Most report they feel dreadful with their first high sugar and starch food mistake, but as they continue eating such foods they grow used to not feeling their best. By the time January arrives they have gained weight and slipped back into depression, with the daily mood swings every 2-3 hours that accompany a refined carbohydrate diet (see graph below).
From They Are What You Feed Them, by Dr. Alex Richardson
[A word on the graph above: When insulin rescues your body from slipping into a coma by taking excess blood sugar away it has to put it somewhere. So insulin helps convert blood sugar to fat and store it in fat cells for future use as fuel. But so long as insulin is high, stored fat cannot be released to use for fuel. Blood sugar drops, and hunger strikes again. People who eat high carbohydrate/low fat diets encounter this roller coaster effect throughout the day, suffering frequent hunger symptoms while gaining weight.--AC]
I start early to address this problem by documenting my patients' moods along with diet reports when they first undertake the low refined carbohydrate program. My notes tell me how well my patients felt when they ate one way v. eating according to unhealthy habits.
You can do this yourself by starting a dated/timed journal of foods and moods using the ABCs (Date, Time, Antecedents, or what prompted you to eat the food; Behavior, or what you ate, and Consequences, such as how you feel/what your glucometer says/etc. In a separate column record weight gain/loss over time). Journaling helps move eating habits from unconscious to conscious. It is also a way to get in touch with triggers for eating various types of food, and to solidify reasons to eat clean. Seeing the results of eating on and off target on paper helps make the process tangible for most people.
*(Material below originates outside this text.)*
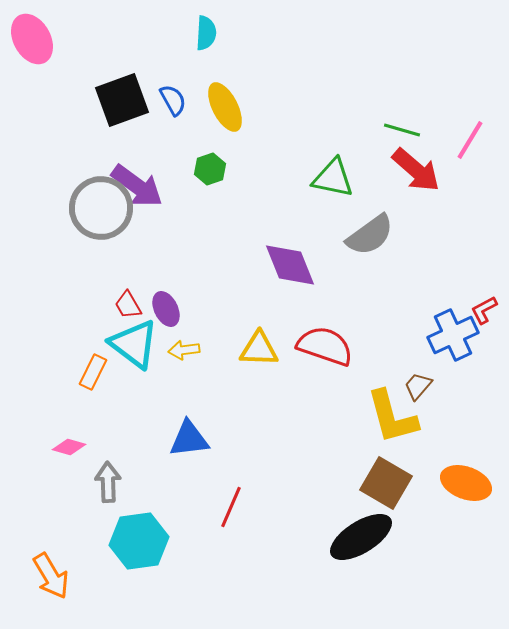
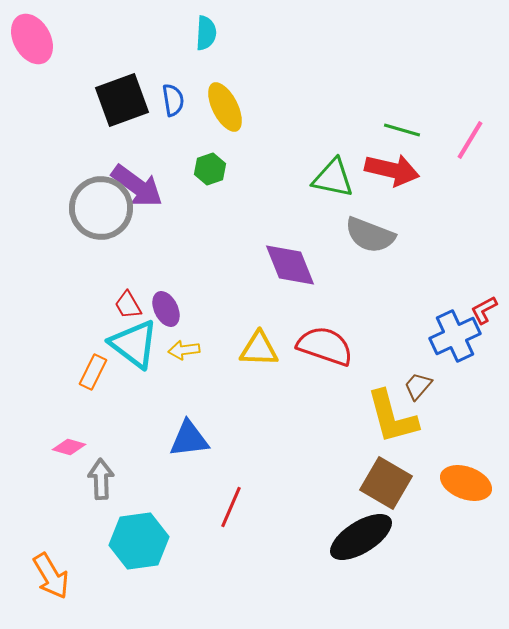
blue semicircle: rotated 20 degrees clockwise
red arrow: moved 24 px left; rotated 28 degrees counterclockwise
gray semicircle: rotated 57 degrees clockwise
blue cross: moved 2 px right, 1 px down
gray arrow: moved 7 px left, 3 px up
It's important to know that starch = sugar, and both sugar and starch promote addiction-like blood sugar curves that increase hunger and food cravings, along with moodiness (see graph above). Once on this roller coaster it's hard to get off.
One strategy set is to get with like-minded people for moral support over the eating holidays. Make healthy substitutes for your favorite holiday foods. When you go out to eat, don't be shy--ask for what you need. A large piece of lettuce can replace the traditional starchy hamburger bun, for example.
For my patients considering a reduction in carbohydrates close to the 'eating holidays' I encourage them to go slow, learn as much as they can about the process then embrace their new way of eating fully as a New Year's resolution.